### Lista de tarefas
[1] Na notícia sobre a injúria racial na Câmara de Campinas, quais vereadoras e vereadores acompanharam Paolla Miguel até a delegacia? Cite todos.
[2] Dê continuidade à notícia sobre a injúria racial na Câmara de Campinas a partir do ponto em que ela termina.

Vereadora foi chamada de "preta lixo" por pessoas no plenário enquanto defendia aprovação da Lei sobre o Conselho Municipal da Comunidade Negra; Câmara também abriu investigação

Paolla BO 2 09 11Registro do BO foi feito por Paolla na manhã desta terça-feira, 09/11 - Foto: Reprodução | vídeo na página da vereadora

No final da manhã desta terça-feira, a vereadora Paolla Miguel (PT) foi até o 1° Distrito Policial de Campinas para registrar um Boletim de Ocorrência sobre a injúria racial que sofreu durante a reunião da Câmara Municipal nesta segunda-feira, 08/11. Paolla foi acompanhada pelas vereadoras e vereadores Guida Calixto, Mariana Conti, Cecílio Santos e Gustavo Petta, além de seus assessores e advogados.

"Eu, enquanto figura pública, sofro este tipo de ataque, estou tendo visibilidade, mas isso não é exceção. Vários meninos e meninas recebem esses ataques todos os dias e não conseguem ter a repercussão que tem aqui hoje. Então, é muito importante que a gente consiga fazer dessa dor uma luta, para a gente buscar os culpados e, assim, pelo menos tentar constranger as outras pessoas quando elas forem fazer esse tipo de ofensa também", afirmou Paolla no vídeo gravado ao sair da delegacia e postado nas redes sociais.

O ataque verbal dirigido a Paolla veio de um grupo de cerca de 40 pessoas que estavam no plenário desde o início da sessão, protestando contra o chamado passaporte da vacina. Embora não estivesse na pauta qualquer votação sobre passaporte da vacina, os manifestantes tentavam apoiar um pedido de urgência feito pelo vereador Nelson Hossri (PSD) para um projeto de sua autoria sobre o assunto.

A expressão "preta lixo" foi ouvida pelos vereadores e vereadoras durante o discurso de Paolla em defesa da aprovação do Projeto de Lei nº 245/20, com emenda, que "dispõe sobre o Conselho de Desenvolvimento e Participação da Comunidade Negra e sobre o Fundo Municipal de Valorização da Comunidade Negra". Veja, a seguir, a transcrição das falas dos vereadores no momento da agressão.

[Registros de dados salvos]
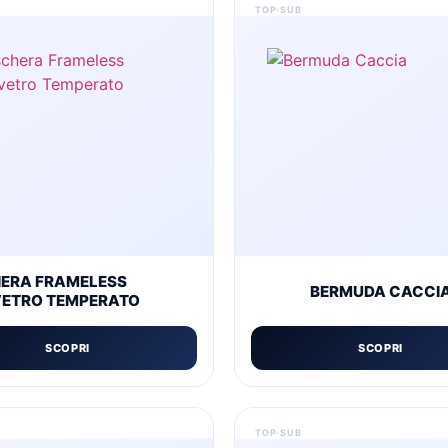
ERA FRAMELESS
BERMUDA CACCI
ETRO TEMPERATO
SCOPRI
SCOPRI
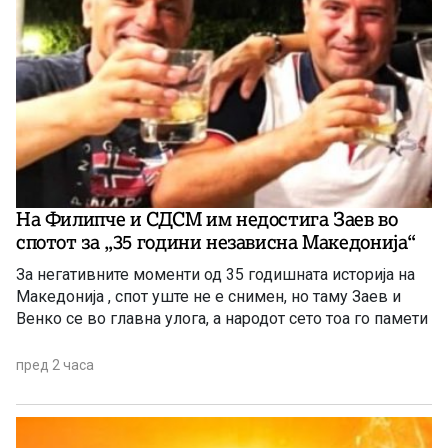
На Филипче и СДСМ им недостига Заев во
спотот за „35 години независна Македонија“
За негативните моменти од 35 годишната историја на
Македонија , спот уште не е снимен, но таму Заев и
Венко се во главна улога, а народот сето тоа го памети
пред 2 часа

--

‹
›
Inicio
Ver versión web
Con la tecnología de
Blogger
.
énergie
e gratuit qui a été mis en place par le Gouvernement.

### Lista de respostas
[1] Guida Calixto, Mariana Conti, Cecílio Santos e Gustavo Petta.

[2]
Injúria racial
-- Paolla Miguel: "[...] Aqueles que andam com carros caros na cidade de Campinas e definem o rap como sendo uma música de "mano", e depois se retratam falando que isso é uma piada, na verdade isso é, sim, o racismo. E é por isso que a gente precisa ter o Conselho da Comunidade Negra sendo aprovado hoje nessa Casa, para que a gente consiga mais ...
-- Zé Carlos: Eu solicito à vereadora Paolla um tempo para mim. Alguém na platéia disse uma besteira. Nós estamos gravando a sessão, nós vamos buscar as imagens...
-- Gustavo Petta: Presidente!
-- Zé Carlos: ... e quem falou vai pagar...
-- Gustavo Petta: Presidente, pela ordem!
-- Zé Carlos: Pois não, vereador!
-- Gustavo Petta: Nós estamos ouvindo aqui manifestações racistas. Racismo é crime. Eu quero essa requisição dos vídeos, da captação do som, porque nós vamos apurar, identificar e botar na cadeia, botar na cadeia.
-- Zé Carlos: Obrigado, vereador. Já vieram três vereadores aqui falar desse racismo que aconteceu aqui dentro. O pessoal da TV Câmara grava neste momento e já vai separando estas imagens, quem fez isso vai pagar. A gente está pedindo com educação, a gente tem pedido... As imagens falam por si. Vocês fiquem tranquilos que as imagens falam por si, e eu vou expor aqui na Câmara quem foi que falou essa bobagem".

De acordo com a divulgação feita pela Diretoria de Comunicação da Câmara Municipal, a instituição repudia o "ato repugnante" e fará apuração para identificar seus autores. O vereador Zé Carlos, presidente da Câmara, "se mostrou indignado com a situação e determinou que sejam analisados todos os vídeos – tanto de segurança quanto da TV - e áudios da sessão na tentativa de identificar responsável ou responsáveis pela injúria racial", publicou o portal da Câmara.

O crime de injúria racial se dá com a ofensa baseada na raça, cor, etnia, religião, idade ou deficiência. Além de estar previsto no parágrafo 3º do artigo 140 do código penal, foi considerado pelo Supremo Tribunal Federal (STF), em julgamento no dia 28/10/21, como equiparável ao crime de racismo. Com isso, passou a ser julgado como prática de racismo, que "constitui crime inafiançável e imprescritível, sujeito à pena de reclusão", conforme estabelece o artigo 5º da Constituição.

Por falar em racismo...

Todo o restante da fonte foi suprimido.